DATA EXTRACTS Start Marker

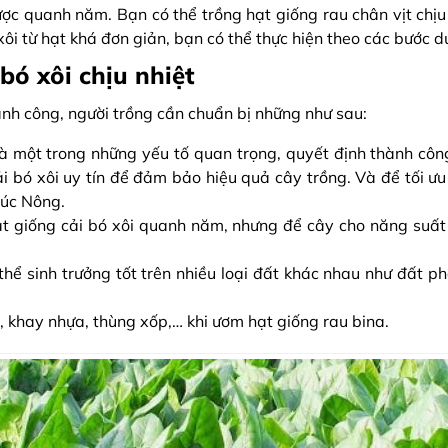
được quanh năm. Bạn có thể trồng hạt giống rau chân vịt chị
xôi từ hạt khá đơn giản, bạn có thể thực hiện theo các bước d
bó xôi chịu nhiệt
hành công, người trồng cần chuẩn bị những như sau:
 là một trong những yếu tố quan trọng, quyết định thành công
i bó xôi uy tín để đảm bảo hiệu quả cây trồng. Và để tối ư
Phúc Nông.
hạt giống cải bó xôi quanh năm, nhưng để cây cho năng suấ
 thể sinh trưởng tốt trên nhiều loại đất khác nhau như đất pha
, khay nhựa, thùng xốp,… khi ươm hạt giống rau bina.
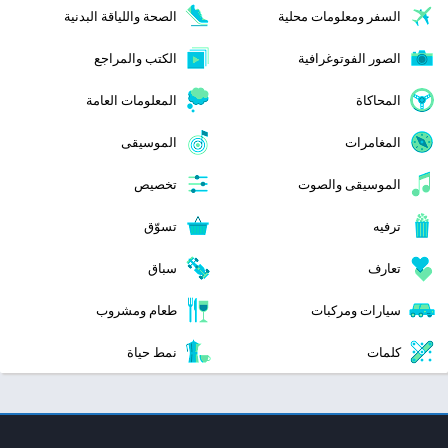
السفر ومعلومات محلية
الصحة واللياقة البدنية
الصور الفوتوغرافية
الكتب والمراجع
المحاكاة
المعلومات العامة
المغامرات
الموسيقى
الموسيقى والصوت
تخصيص
ترفيه
تسوّق
تعارف
سباق
سيارات ومركبات
طعام ومشروب
كلمات
نمط حياة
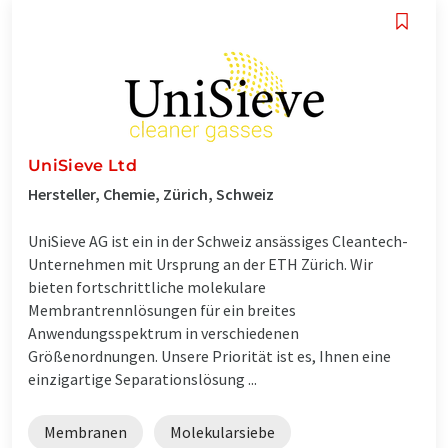
UniSieve Ltd
Hersteller, Chemie, Zürich, Schweiz
UniSieve AG ist ein in der Schweiz ansässiges Cleantech-
Unternehmen mit Ursprung an der ETH Zürich. Wir
bieten fortschrittliche molekulare
Membrantrennlösungen für ein breites
Anwendungsspektrum in verschiedenen
Größenordnungen. Unsere Priorität ist es, Ihnen eine
einzigartige Separationslösung ...
Membranen
Molekularsiebe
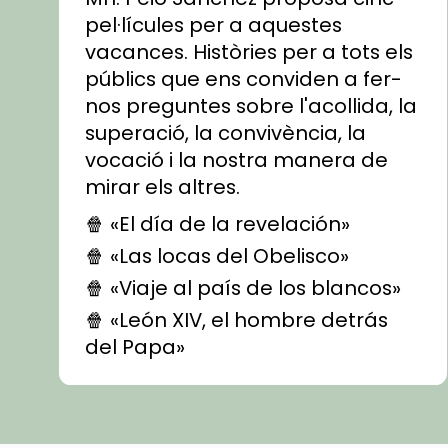
pel·lícules per a aquestes
vacances. Històries per a tots els
públics que ens conviden a fer-
nos preguntes sobre l'acollida, la
superació, la convivència, la
vocació i la nostra manera de
mirar els altres.
🍿 «El día de la revelación»
🍿 «Las locas del Obelisco»
🍿 «Viaje al país de los blancos»
🍿 «León XIV, el hombre detrás
del Papa»
🍿 «Las ovejas detectives»
▶️ Descobreix les seves
recomanacions i prepara una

DATA EXTRACTS End Marker

§ **ACTIVITY**:
Whenever a line in the material above holds the string "Schweiz", copy that line in full.

§ **ANSWER TO THIS EXERCISE**:
Hersteller, Chemie, Zürich, Schweiz
UniSieve AG ist ein in der Schweiz ansässiges Cleantech-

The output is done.